#### What you need to do:
The records below need to be restated word for word.

Start of Block

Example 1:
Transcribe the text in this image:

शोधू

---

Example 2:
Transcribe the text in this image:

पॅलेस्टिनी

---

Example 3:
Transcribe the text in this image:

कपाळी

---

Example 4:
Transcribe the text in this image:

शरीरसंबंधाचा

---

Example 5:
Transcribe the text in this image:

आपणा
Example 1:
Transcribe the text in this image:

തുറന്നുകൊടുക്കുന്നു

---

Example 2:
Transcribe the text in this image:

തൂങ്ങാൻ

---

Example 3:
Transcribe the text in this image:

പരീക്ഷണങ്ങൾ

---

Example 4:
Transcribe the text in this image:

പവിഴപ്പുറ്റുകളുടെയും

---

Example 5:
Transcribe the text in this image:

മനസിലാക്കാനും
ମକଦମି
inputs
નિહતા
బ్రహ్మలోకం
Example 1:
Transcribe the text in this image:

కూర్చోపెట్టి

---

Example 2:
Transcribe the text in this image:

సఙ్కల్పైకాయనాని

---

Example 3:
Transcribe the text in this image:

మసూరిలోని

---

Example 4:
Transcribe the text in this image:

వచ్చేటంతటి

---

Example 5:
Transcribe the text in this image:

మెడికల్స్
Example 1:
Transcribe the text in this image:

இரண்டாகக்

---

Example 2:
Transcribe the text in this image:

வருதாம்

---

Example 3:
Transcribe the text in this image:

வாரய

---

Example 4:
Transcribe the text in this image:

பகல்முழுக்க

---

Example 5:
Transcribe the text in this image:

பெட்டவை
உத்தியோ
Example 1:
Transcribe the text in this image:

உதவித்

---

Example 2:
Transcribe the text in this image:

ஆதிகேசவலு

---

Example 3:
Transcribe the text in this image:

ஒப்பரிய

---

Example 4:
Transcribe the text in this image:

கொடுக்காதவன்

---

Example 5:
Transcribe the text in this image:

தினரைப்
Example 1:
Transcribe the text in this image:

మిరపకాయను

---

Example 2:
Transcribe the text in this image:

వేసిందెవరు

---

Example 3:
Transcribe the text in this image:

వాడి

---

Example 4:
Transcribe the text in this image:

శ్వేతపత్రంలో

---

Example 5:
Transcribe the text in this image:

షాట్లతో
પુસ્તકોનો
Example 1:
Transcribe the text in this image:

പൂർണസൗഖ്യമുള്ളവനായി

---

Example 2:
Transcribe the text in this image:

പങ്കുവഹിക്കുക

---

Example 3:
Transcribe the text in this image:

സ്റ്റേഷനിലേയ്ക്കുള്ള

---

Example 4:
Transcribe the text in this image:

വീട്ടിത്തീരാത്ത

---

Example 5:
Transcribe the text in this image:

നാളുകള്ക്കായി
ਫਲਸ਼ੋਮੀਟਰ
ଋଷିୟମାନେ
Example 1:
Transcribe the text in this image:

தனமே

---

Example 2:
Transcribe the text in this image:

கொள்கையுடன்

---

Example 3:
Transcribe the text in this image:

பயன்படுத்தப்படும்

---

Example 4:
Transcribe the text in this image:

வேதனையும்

End of Block

#### Expected answer:
Example 1:
Transcribe the text in this image:

शोधू

---

Example 2:
Transcribe the text in this image:

पॅलेस्टिनी

---

Example 3:
Transcribe the text in this image:

कपाळी

---

Example 4:
Transcribe the text in this image:

शरीरसंबंधाचा

---

Example 5:
Transcribe the text in this image:

आपणा
Example 1:
Transcribe the text in this image:

തുറന്നുകൊടുക്കുന്നു

---

Example 2:
Transcribe the text in this image:

തൂങ്ങാൻ

---

Example 3:
Transcribe the text in this image:

പരീക്ഷണങ്ങൾ

---

Example 4:
Transcribe the text in this image:

പവിഴപ്പുറ്റുകളുടെയും

---

Example 5:
Transcribe the text in this image:

മനസിലാക്കാനും
ମକଦମି
inputs
નિહતા
బ్రహ్మలోకం
Example 1:
Transcribe the text in this image:

కూర్చోపెట్టి

---

Example 2:
Transcribe the text in this image:

సఙ్కల్పైకాయనాని

---

Example 3:
Transcribe the text in this image:

మసూరిలోని

---

Example 4:
Transcribe the text in this image:

వచ్చేటంతటి

---

Example 5:
Transcribe the text in this image:

మెడికల్స్
Example 1:
Transcribe the text in this image:

இரண்டாகக்

---

Example 2:
Transcribe the text in this image:

வருதாம்

---

Example 3:
Transcribe the text in this image:

வாரய

---

Example 4:
Transcribe the text in this image:

பகல்முழுக்க

---

Example 5:
Transcribe the text in this image:

பெட்டவை
உத்தியோ
Example 1:
Transcribe the text in this image:

உதவித்

---

Example 2:
Transcribe the text in this image:

ஆதிகேசவலு

---

Example 3:
Transcribe the text in this image:

ஒப்பரிய

---

Example 4:
Transcribe the text in this image:

கொடுக்காதவன்

---

Example 5:
Transcribe the text in this image:

தினரைப்
Example 1:
Transcribe the text in this image:

మిరపకాయను

---

Example 2:
Transcribe the text in this image:

వేసిందెవరు

---

Example 3:
Transcribe the text in this image:

వాడి

---

Example 4:
Transcribe the text in this image:

శ్వేతపత్రంలో

---

Example 5:
Transcribe the text in this image:

షాట్లతో
પુસ્તકોનો
Example 1:
Transcribe the text in this image:

പൂർണസൗഖ്യമുള്ളവനായി

---

Example 2:
Transcribe the text in this image:

പങ്കുവഹിക്കുക

---

Example 3:
Transcribe the text in this image:

സ്റ്റേഷനിലേയ്ക്കുള്ള

---

Example 4:
Transcribe the text in this image:

വീട്ടിത്തീരാത്ത

---

Example 5:
Transcribe the text in this image:

നാളുകള്ക്കായി
ਫਲਸ਼ੋਮੀਟਰ
ଋଷିୟମାନେ
Example 1:
Transcribe the text in this image:

தனமே

---

Example 2:
Transcribe the text in this image:

கொள்கையுடன்

---

Example 3:
Transcribe the text in this image:

பயன்படுத்தப்படும்

---

Example 4:
Transcribe the text in this image:

வேதனையும்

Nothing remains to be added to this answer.